Nunca se había demorado en los goces de la memoria. Las impresiones resbalaban sobre él, momentáneas y vívidas; el bermellón de un alfarero, la bóveda cargada de estrellas que también eran dioses, la luna, de la que había caído un león, la lisura del mármol bajo las lentas yemas sensibles, el sabor de la carne de jabalí, que le gustaba desgarrar con dentelladas blancas y bruscas, una palabra fenicia, la sombra negra que una lanza proyecta en la arena amarilla, la cercanía del mar o de las mujeres, el pesado vino cuya aspereza mitigaba la miel, podían abarcar por entero el ámbito de su alma. Conocía el terror pero también la cólera y el coraje, y una vez fue el primero en escalar un muro enemigo. Ávido, curioso, casual, sin otra ley que la fruición y la indiferencia inmediata, anduvo por la variada tierra y miró, en una u otra margen del mar, las ciudades de los hombres y sus palacios. En los mercados populosos o al pie de una montaña de cumbre incierta, en la que bien podía haber sátiros, había escuchado complicadas historias, que recibió como recibía la realidad, sin indagar si eran verdaderas o falsas.

Gradualmente, el hermoso universo fue abandonándolo; una terca neblina le borró las líneas de la mano, la noche se despobló de estrellas, la tierra era insegura bajo sus pies. Todo se alejaba y se confundía. Cuando supo que se estaba quedando ciego, gritó; el pudor estoico no había sido aún inventado y Héctor podía huir sin desmedro. Ya no veré (sintió) ni el cielo lleno de pavor mitológico, ni esta cara que los años transformarán. Días y noches pasaron sobre esa desesperación de su carne, pero una mañana se despertó, miró (ya sin asombro) las borrosas cosas que lo rodeaban e inexplicablemente sintió, como quien reconoce una música o una voz, que ya le había ocurrido todo eso y que lo había encarado con temor, pero también con júbilo, esperanza y curiosidad. Entonces descendió a su memoria, que le pareció interminable, y logró sacar de aquel vértigo el recuerdo perdido que relució como una moneda bajo la lluvia, acaso porque nunca lo había mirado, salvo, quizá, en un sueño.

El recuerdo era así. Lo había injuriado otro muchacho y él había acudido a su padre y le había contado la historia.
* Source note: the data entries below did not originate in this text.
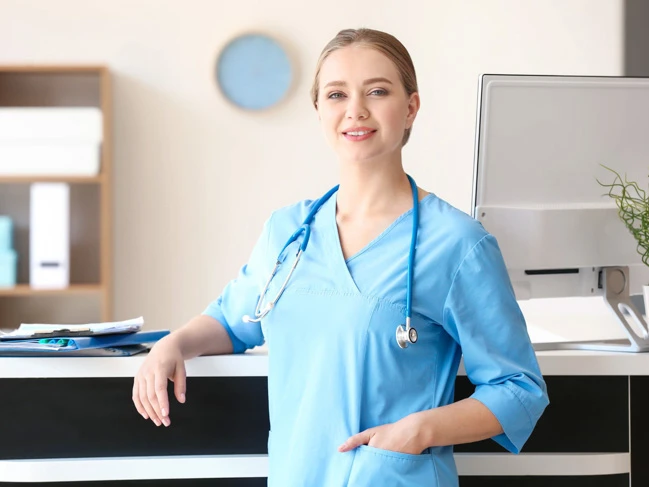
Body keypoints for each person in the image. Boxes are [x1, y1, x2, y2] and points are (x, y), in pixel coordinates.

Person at [132, 27, 549, 487]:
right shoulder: (288, 232)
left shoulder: (456, 243)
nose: (356, 110)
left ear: (410, 107)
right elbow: (235, 322)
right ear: (318, 110)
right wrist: (172, 345)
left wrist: (418, 430)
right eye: (336, 94)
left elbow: (518, 388)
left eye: (377, 91)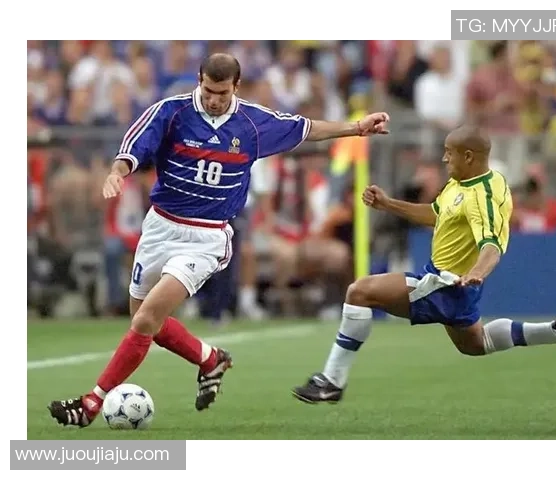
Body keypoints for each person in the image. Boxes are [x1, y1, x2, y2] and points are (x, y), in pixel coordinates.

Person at [48, 53, 390, 427]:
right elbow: (136, 142)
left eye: (222, 93)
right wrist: (118, 171)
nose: (213, 99)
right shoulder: (173, 112)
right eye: (208, 90)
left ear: (236, 87)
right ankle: (210, 359)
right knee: (147, 323)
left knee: (146, 320)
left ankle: (91, 403)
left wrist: (357, 127)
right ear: (200, 80)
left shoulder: (253, 123)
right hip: (160, 227)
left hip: (206, 237)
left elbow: (306, 128)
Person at [292, 124, 556, 404]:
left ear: (469, 156)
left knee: (359, 292)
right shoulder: (463, 182)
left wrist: (477, 272)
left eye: (449, 152)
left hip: (447, 283)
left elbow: (492, 246)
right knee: (476, 343)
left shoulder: (482, 196)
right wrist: (388, 204)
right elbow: (437, 214)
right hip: (455, 284)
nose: (444, 158)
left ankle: (332, 381)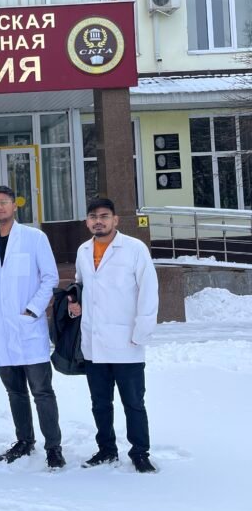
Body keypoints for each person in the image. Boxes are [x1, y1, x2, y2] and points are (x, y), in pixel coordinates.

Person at [0, 186, 65, 470]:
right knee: (14, 392)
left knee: (42, 391)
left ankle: (53, 446)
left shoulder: (34, 238)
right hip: (1, 328)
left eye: (4, 203)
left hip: (29, 326)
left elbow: (50, 277)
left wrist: (33, 309)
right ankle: (24, 440)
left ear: (15, 206)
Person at [68, 197, 159, 473]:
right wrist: (74, 299)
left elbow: (149, 290)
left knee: (133, 402)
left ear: (115, 220)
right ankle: (106, 449)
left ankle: (140, 452)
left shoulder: (134, 249)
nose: (99, 221)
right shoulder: (84, 250)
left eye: (104, 216)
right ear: (87, 221)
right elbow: (81, 283)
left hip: (126, 340)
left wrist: (142, 331)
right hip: (94, 342)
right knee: (100, 403)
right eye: (93, 216)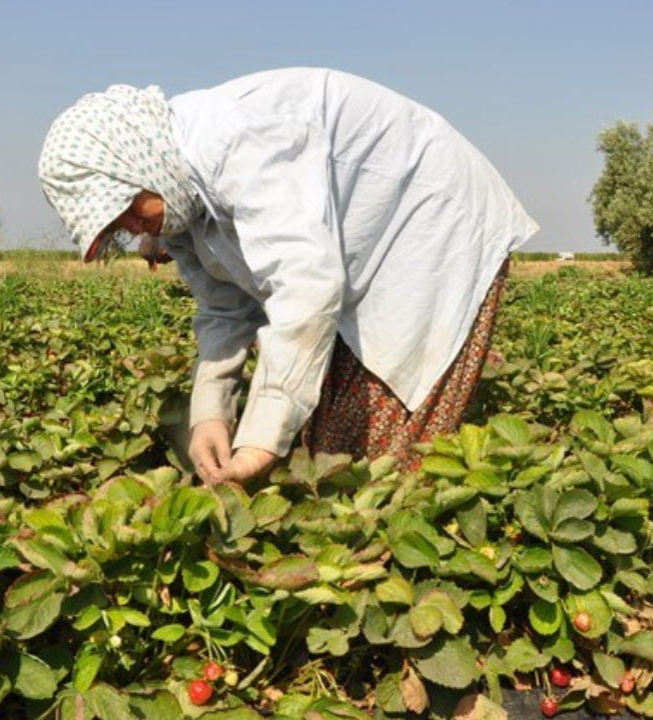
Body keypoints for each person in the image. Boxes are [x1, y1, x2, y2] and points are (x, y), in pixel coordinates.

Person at [38, 68, 537, 485]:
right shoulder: (177, 195)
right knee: (327, 438)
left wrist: (260, 439)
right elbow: (222, 306)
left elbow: (306, 286)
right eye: (117, 225)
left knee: (376, 452)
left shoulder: (236, 140)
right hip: (354, 254)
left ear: (135, 164)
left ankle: (394, 559)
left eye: (124, 208)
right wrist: (210, 413)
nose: (132, 228)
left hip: (432, 228)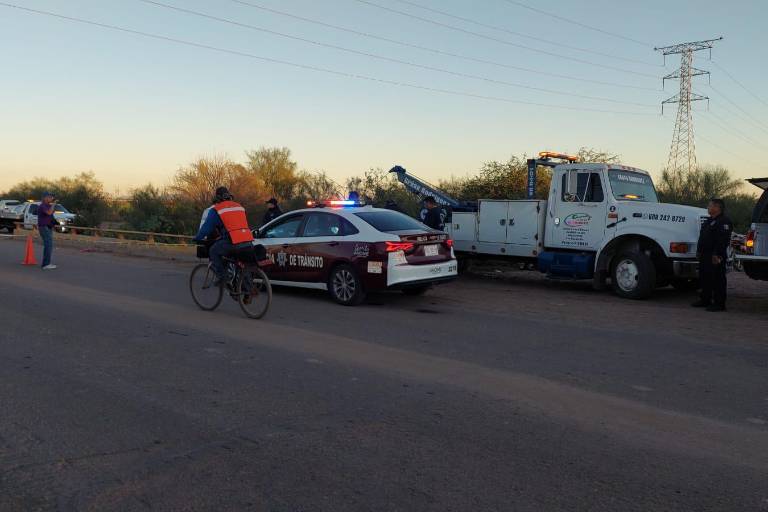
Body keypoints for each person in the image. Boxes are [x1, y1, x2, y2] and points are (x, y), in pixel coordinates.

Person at [194, 186, 254, 286]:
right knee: (241, 261)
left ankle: (223, 276)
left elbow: (206, 229)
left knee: (213, 251)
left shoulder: (216, 210)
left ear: (217, 198)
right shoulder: (239, 207)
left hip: (233, 241)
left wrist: (197, 238)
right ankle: (247, 289)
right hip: (248, 240)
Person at [692, 198, 732, 312]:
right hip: (705, 255)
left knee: (717, 279)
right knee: (705, 278)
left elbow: (723, 240)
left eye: (710, 206)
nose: (708, 208)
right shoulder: (709, 220)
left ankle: (719, 304)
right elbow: (703, 237)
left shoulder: (724, 221)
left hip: (715, 255)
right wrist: (699, 251)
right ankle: (705, 300)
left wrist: (717, 254)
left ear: (717, 208)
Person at [38, 192, 57, 270]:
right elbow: (49, 213)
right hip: (44, 227)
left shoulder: (48, 205)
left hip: (48, 227)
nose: (51, 198)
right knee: (48, 245)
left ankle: (47, 263)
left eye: (52, 197)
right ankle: (46, 264)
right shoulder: (42, 206)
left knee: (49, 245)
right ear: (45, 198)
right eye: (50, 197)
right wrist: (53, 205)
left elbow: (51, 214)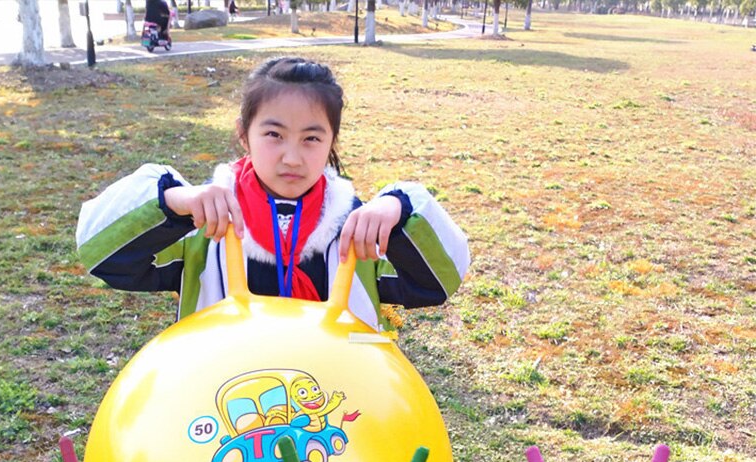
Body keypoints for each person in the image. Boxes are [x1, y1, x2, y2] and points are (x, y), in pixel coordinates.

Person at [76, 57, 469, 331]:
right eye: (273, 135)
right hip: (225, 408)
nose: (292, 158)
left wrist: (400, 208)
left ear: (332, 139)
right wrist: (173, 202)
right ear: (243, 133)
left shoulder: (356, 230)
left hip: (333, 412)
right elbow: (99, 253)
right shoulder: (205, 227)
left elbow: (439, 280)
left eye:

Éste lo dejó hablar como si no escuchara o no comprendiera y descolgó de la pared un puñal de bronce, bello y cargado de poder, que el chico había codiciado furtivamente. Ahora lo tenía en las manos y la sorpresa de la posesión anuló la injuria padecida, pero la voz del padre estaba diciendo: "Que alguien sepa que eres un hombre", y había una orden en la voz. La noche cegaba los caminos; abrazado al puñal, en el que presentía una fuerza mágica, descendió la brusca ladera que rodeaba la casa y corrió a la orilla del mar, soñándose Ayax y Perseo y poblando de heridas y de batallas la oscuridad salobre. El sabor preciso de aquel momento era lo que ahora buscaba; no le importaba lo demás: las afrentas del desafío, el torpe combate, el regreso con la hoja sangrienta.

Otro recuerdo, en el que también había una noche y una inminencia de aventura, brotó de aquél. Una mujer, la primera que le depararon los dioses, lo había esperado en la sombra de un hipogeo, y él la buscó por galerías que eran como redes de piedra y por declives que se hundían en la sombra. ¿Por qué le llegaban esas memorias y por qué le llegaban sin amargura, como una mera prefiguración del presente? Con grave asombro comprendió. En esta noche de sus ojos mortales, a la que ahora descendía, lo aguardaban también el amor y el riesgo, Ares y Afrodita, porque ya adivinaba (porque ya lo cercaba) un rumor de gloria y de hexámetros, un rumor de hombres que defienden un templo que los dioses no salvarán y de bajeles negros que buscan por el mar una isla querida, el rumor de las Odiseas e Ilíadas que era su destino cantar y dejar resonando cóncavamente en la memoria humana. Sabemos estas cosas, pero no las que sintió al descender a la última sombra.

BORGES, Jorge Luis

1998 El Hacedor, Alianza Editorial, S.A., Madrid, 1972, 1975, 1979,

1980, 1981, 1984, 1986, 1987, 1990, 1993, 1994, 1996, 1997, 1998.